The Queen’s message will be a deeply personal reflection on loss and love

OSTN Staff

Surrounded by reminders of the Duke of Edinburgh, the Queen will deliver what is expected to be a particularly personal Christmas Day as she spends her first festive period without her late husband.

A photograph released by Buckingham Palace ahead of her televised address to the nation shows the Queen sitting behind a desk in the White Drawing Room at Windsor Castle.

Next to her is a framed picture of her and Philip taken in 2007 at Broadlands country house, Hampshire, to mark their diamond wedding anniversary.

The handout picture shows the Queen wearing an embossed wool shift dress in Christmas red by British designer Angela Kelly, as well as a chrysanthemum brooch which the then-Princess Elizabeth wore for a photo call on her honeymoon, also to Broadlands, in 1947.

The Queen also wore the brooch, made from sapphires and diamonds set in platinum, in a photo to mark the couple’s 73rd wedding anniversary last year.

She is sat in front of an illuminated Christmas tree.

This year’s message follows the death of the duke in April at the age of 99, while coronavirus restrictions at the time meant the Queen was memorably and poignantly forced to sit alone in St George’s Chapel for his funeral service.

Buckingham Palace announced the Queen had agreed to stage a service of thanksgiving for the life of the duke next spring, with the date and guest list yet to be finalised.

The Queen is expected to be joined at Windsor Castle on Christmas Day by the Prince of Wales and the Duchess of Cornwall, having shelved her customary trip to Sandringham as a “precautionary” measure amid rising coronavirus cases.

The Sun reported she will be joined by 20 family members in all, including the Duke of York and his daughters, Princess Beatrice and Princess Eugenie, Prince Edward and his wife Sophie Wessex and five of her great-grandchildren.

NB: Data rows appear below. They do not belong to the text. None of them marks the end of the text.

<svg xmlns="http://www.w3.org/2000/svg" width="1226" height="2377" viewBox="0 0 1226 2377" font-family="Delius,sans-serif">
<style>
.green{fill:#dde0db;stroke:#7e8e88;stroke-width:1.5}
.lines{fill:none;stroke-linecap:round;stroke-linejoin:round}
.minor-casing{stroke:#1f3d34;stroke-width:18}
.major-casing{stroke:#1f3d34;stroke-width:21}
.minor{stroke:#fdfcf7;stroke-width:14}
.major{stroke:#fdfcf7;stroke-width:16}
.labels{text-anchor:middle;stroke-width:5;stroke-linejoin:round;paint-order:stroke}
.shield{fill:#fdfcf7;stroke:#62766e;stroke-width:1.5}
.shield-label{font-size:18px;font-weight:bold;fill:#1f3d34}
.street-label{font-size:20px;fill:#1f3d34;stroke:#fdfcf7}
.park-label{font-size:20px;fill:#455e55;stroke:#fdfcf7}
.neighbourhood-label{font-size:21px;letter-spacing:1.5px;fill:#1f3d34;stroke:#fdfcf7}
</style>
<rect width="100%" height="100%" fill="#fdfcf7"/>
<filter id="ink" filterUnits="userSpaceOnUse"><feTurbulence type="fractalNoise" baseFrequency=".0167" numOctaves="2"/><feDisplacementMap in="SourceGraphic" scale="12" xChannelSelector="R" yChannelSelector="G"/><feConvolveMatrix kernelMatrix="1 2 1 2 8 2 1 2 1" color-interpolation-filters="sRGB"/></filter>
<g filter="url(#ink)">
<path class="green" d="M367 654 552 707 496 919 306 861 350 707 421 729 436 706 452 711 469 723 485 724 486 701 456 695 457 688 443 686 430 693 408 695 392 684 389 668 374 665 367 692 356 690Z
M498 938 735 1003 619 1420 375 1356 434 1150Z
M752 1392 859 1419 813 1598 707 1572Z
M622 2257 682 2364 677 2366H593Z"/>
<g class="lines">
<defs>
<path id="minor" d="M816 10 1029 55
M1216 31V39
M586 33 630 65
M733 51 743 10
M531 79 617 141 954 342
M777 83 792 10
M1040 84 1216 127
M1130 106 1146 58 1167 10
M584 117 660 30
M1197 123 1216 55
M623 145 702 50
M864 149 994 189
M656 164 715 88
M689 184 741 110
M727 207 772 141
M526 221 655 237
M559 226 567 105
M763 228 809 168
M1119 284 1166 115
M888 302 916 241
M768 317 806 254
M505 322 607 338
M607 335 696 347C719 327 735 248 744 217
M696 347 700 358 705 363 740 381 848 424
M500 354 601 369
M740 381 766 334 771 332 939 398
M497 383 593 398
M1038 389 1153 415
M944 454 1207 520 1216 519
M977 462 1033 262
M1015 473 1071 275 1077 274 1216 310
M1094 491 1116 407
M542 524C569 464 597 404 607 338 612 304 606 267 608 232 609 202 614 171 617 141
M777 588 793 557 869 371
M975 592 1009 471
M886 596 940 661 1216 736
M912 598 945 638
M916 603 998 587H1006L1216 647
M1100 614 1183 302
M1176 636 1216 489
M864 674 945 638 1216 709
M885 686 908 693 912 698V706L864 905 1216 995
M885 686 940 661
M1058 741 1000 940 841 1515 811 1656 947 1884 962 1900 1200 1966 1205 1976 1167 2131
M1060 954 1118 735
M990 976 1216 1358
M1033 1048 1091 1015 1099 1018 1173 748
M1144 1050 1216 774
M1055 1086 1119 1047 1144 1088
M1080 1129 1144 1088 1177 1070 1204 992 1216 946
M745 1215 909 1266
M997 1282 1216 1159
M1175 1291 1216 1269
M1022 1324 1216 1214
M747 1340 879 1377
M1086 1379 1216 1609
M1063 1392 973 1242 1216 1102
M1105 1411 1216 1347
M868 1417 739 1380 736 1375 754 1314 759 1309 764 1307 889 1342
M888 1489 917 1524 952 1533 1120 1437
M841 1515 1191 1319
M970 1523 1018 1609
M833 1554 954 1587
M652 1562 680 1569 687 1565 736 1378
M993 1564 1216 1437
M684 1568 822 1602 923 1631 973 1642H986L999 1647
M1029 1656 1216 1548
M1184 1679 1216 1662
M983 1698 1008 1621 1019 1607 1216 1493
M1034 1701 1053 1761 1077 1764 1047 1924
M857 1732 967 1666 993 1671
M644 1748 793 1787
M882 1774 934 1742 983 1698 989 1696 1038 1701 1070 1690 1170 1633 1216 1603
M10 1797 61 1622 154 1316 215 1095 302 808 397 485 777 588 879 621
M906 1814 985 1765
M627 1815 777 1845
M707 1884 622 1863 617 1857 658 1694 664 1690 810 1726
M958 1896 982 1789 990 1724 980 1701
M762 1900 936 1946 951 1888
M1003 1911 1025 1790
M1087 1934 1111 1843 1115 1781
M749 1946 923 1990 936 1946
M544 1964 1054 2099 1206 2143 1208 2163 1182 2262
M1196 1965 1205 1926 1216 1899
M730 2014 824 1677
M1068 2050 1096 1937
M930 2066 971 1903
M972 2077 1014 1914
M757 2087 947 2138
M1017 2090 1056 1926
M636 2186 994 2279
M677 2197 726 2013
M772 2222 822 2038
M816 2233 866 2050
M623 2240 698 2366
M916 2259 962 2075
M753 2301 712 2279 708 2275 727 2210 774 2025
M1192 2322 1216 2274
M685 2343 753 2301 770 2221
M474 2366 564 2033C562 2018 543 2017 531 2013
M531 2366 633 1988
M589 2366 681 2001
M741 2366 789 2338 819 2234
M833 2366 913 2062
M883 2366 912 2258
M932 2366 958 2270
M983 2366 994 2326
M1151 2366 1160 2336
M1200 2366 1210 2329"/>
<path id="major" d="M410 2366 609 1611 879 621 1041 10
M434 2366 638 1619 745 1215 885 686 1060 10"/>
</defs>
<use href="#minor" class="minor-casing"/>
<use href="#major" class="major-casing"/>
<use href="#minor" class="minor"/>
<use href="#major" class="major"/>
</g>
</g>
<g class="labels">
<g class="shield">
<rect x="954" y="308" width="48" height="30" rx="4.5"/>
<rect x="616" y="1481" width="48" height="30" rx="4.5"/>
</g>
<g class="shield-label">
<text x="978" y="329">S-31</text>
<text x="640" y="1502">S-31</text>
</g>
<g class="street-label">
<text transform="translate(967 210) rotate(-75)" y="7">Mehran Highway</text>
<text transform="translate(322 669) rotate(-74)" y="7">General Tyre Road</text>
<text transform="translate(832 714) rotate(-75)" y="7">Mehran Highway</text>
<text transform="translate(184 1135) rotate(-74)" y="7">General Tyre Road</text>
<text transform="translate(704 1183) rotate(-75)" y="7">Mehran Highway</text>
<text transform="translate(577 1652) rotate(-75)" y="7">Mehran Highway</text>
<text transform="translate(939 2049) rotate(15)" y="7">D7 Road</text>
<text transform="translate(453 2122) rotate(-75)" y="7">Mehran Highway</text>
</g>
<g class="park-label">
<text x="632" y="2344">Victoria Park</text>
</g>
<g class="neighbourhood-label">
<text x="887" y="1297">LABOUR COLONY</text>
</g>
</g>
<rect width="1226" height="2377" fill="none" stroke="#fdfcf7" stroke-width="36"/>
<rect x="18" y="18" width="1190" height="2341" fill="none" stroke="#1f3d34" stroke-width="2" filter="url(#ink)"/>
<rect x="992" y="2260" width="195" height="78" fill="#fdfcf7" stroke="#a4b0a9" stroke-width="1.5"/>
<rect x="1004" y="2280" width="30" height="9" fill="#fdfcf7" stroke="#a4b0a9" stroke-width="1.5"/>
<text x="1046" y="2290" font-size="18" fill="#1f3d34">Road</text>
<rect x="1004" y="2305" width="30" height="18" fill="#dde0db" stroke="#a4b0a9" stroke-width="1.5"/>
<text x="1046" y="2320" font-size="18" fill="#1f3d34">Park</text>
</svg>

But the Duke and Duchess of Cambridge will be spending Christmas in Norfolk and will be joined by some members of the Middleton family.

The monarch’s annual address marks the end of a year peppered with both joy and immense sadness.

The Queen welcomed four new great-grandchildren to the family – August to Princess Eugenie, Lucas to Zara Tindall, Lilibet to the Duke and Duchess of Sussex, and Sienna to Princess Beatrice.

The California royals

Harry and Meghan publicly released the first photo of Lilibet on Thursday, with the infant seen smiling as she is held aloft by her mother in the couple’s “family holiday” e-card.

The photograph, taken by Alexi Lubomirski at the couple’s Santa Barbara home in California, also shows the Queen’s grandson smiling at his daughter, while son two-year-old Archie sits on his father’s knee.

But there was also scandal this year, following Harry and Meghan’s bombshell interview with US chat show titan Oprah Winfrey in which they accused an unnamed royal of racism, as well as other allegations about the institution.

The royals also had to contend with allegations from Virginia Giuffre, who started legal action against the Duke of York for allegedly sexually assaulting her when she was a teenager. Andrew has repeatedly denied all claims.

And the monarch has faced her own health issues this year, when, in October, she was admitted to hospital overnight for preliminary investigations and ordered by her doctors to rest.

The Queen used her 2020 Christmas broadcast to deliver a heartfelt message of hope to the country, praising the “indomitable spirit” of those who had risen “magnificently” to the challenges of the coronavirus pandemic.

The Queen’s address to the nation will be broadcast across multiple channels at 3pm on Christmas Day.